Pull out every line below that contains the word "Генеральный", copying each line in full.

▶

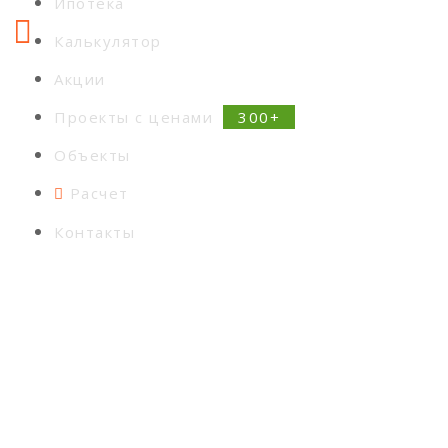
Ипотека
Калькулятор
Акции
Проекты с ценами
Объекты
Расчет
Контакты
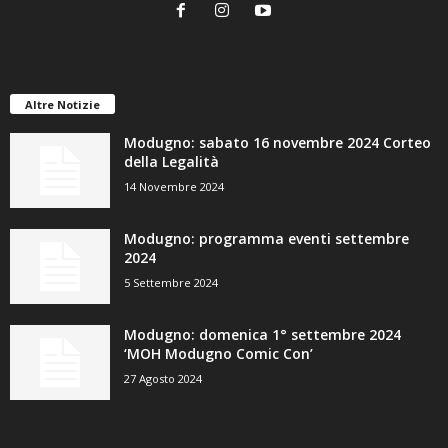
Altre Notizie
Modugno: sabato 16 novembre 2024 Corteo
della Legalità
14 Novembre 2024
Modugno: programma eventi settembre
2024
5 Settembre 2024
Modugno: domenica 1° settembre 2024
‘MOH Modugno Comic Con’
27 Agosto 2024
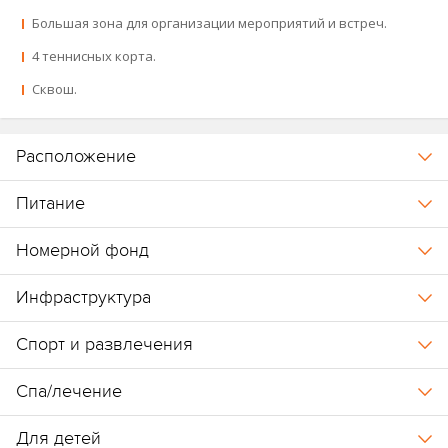
Большая зона для организации мероприятий и встреч.
4 теннисных корта.
Сквош.
Расположение
Питание
Номерной фонд
Инфраструктура
Спорт и развлечения
Спа/лечение
Для детей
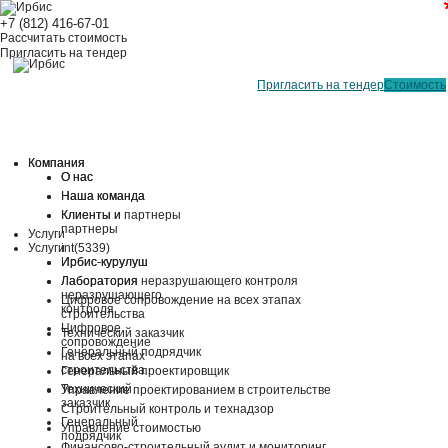
+7 (812) 416-67-01
Рассчитать стоимость
Пригласить на тендер
Пригласить на тендер
Стоимость
Компания
Компания
О нас
О нас
Наша команда
Наша команда
Клиенты и
Клиенты и партнеры
партнеры
Услуги
Услуги
int(5339)
Ирбис-курулуш
Ирбис-курулуш
Лаборатория
Лаборатория неразрушающего контроля
неразрушающего
Цифровое сопровождение на всех этапах
контроля
строительства
Цифровое
Технический заказчик
сопровождение
Генеральный подрядчик
на всех этапах
строительства
Генеральный проектировщик
Технический
Управление проектированием в строительстве
заказчик
Строительный контроль и технадзор
Генеральный
Управление стоимостью
подрядчик
Финансово-строительный аудит и мониторинг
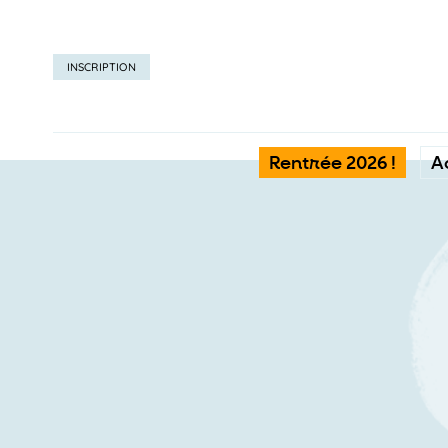
INSCRIPTION
Rentrée 2026 !
A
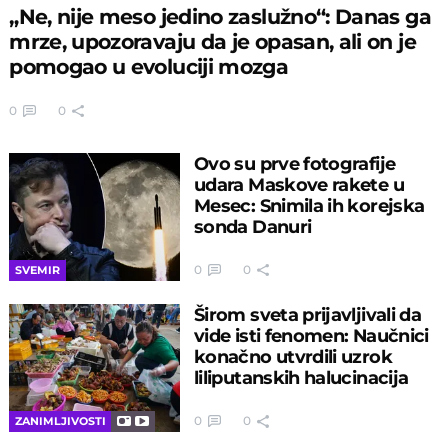
„Ne, nije meso jedino zaslužno“: Danas ga
mrze, upozoravaju da je opasan, ali on je
pomogao u evoluciji mozga
0
0
Ovo su prve fotografije
udara Maskove rakete u
Mesec: Snimila ih korejska
sonda Danuri
0
0
SVEMIR
Širom sveta prijavljivali da
vide isti fenomen: Naučnici
konačno utvrdili uzrok
liliputanskih halucinacija
0
0
ZANIMLJIVOSTI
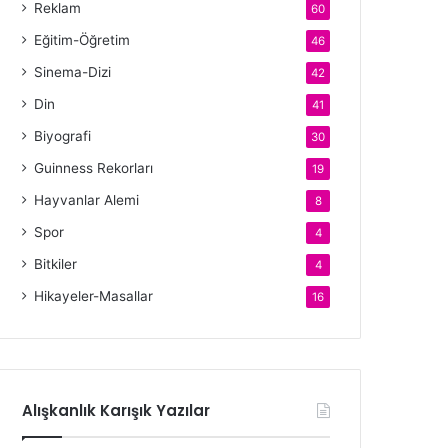
Reklam
60
Eğitim-Öğretim
46
Sinema-Dizi
42
Din
41
Biyografi
30
Guinness Rekorları
19
Hayvanlar Alemi
8
Spor
4
Bitkiler
4
Hikayeler-Masallar
16
Alışkanlık Karışık Yazılar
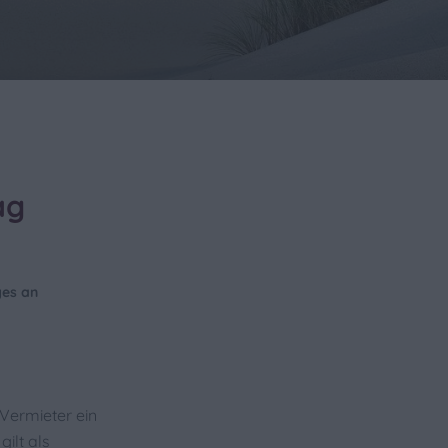
ag
ges an
 Vermieter ein
ilt als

◀

→ **TASK SOLUTION**
Генеральный подрядчик
Генеральный проектировщик
Генеральный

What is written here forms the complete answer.